I don't know how to explain how I feel. Sad. Upset. Frustrated. All of the above?

I can't blame other people, and I'm not. I blame myself 100%. I wasn't feeling myself over the winter and stopped talking to a bunch of people. If I had tried harder I wouldn't be in this situation at all. If I wasn't such a needy baby I wouldn't be in this situation. Idk.

Sometimes I think it's better if I had no friends at all. I wouldn't feel sad, and I wouldn't be replaced. I feel replaced I guess.

Hey, maybe that is what I'm supposed to do after all. I've written about that in one of these books I have. I think that's my purpose in life. Become friends with two people, introduce them, and then they become better friends or even start dating or something like that and then they will be happy and their fates will go on. Maybe I'm like the dude that sets people off to do whatever they're supposed to do.

That would be a lonely and heartbreaking life, I'd bet.

Well boy I'm doing a fine darn job of messing things up, aren't I?
Maybe that's actually what I'm here for, upsetting everyone and making stuff worse. Wouldn't be surprised tbh.

Idk. Soon I'll be alone, anyway. Maybe Wesley will stay. Who knows.

I wish I knew what to say when people are upset.

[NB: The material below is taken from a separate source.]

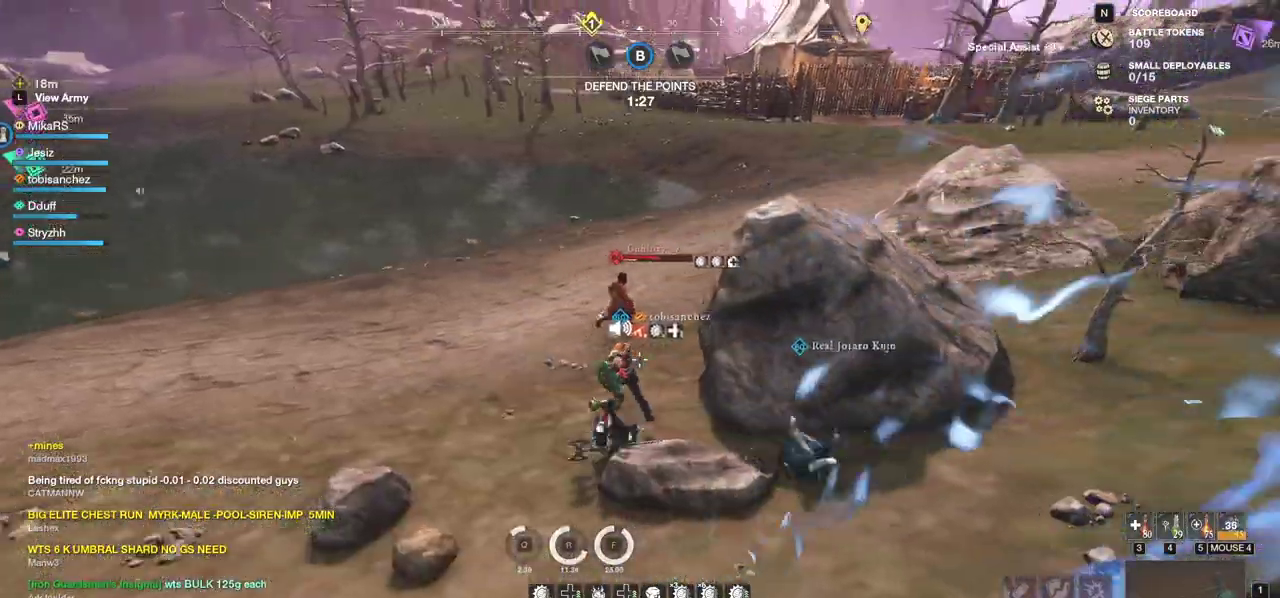
{"keys": ["w"], "mouse": [], "events": []}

I want a best friend. James used to be mine but we don't talk much anymore and Cynthia was mine before him but we don't talk much anymore and Jazzmine was mine before her but we don't talk much anymore and Savannah was mine before her but we don't talk at all anymore. The list goes on an on. Maybe I'm just not like normal people and I'm just too weak to handle relationships? Perhaps so.

Things keep falling apart under my fingertips no matter how hard I try.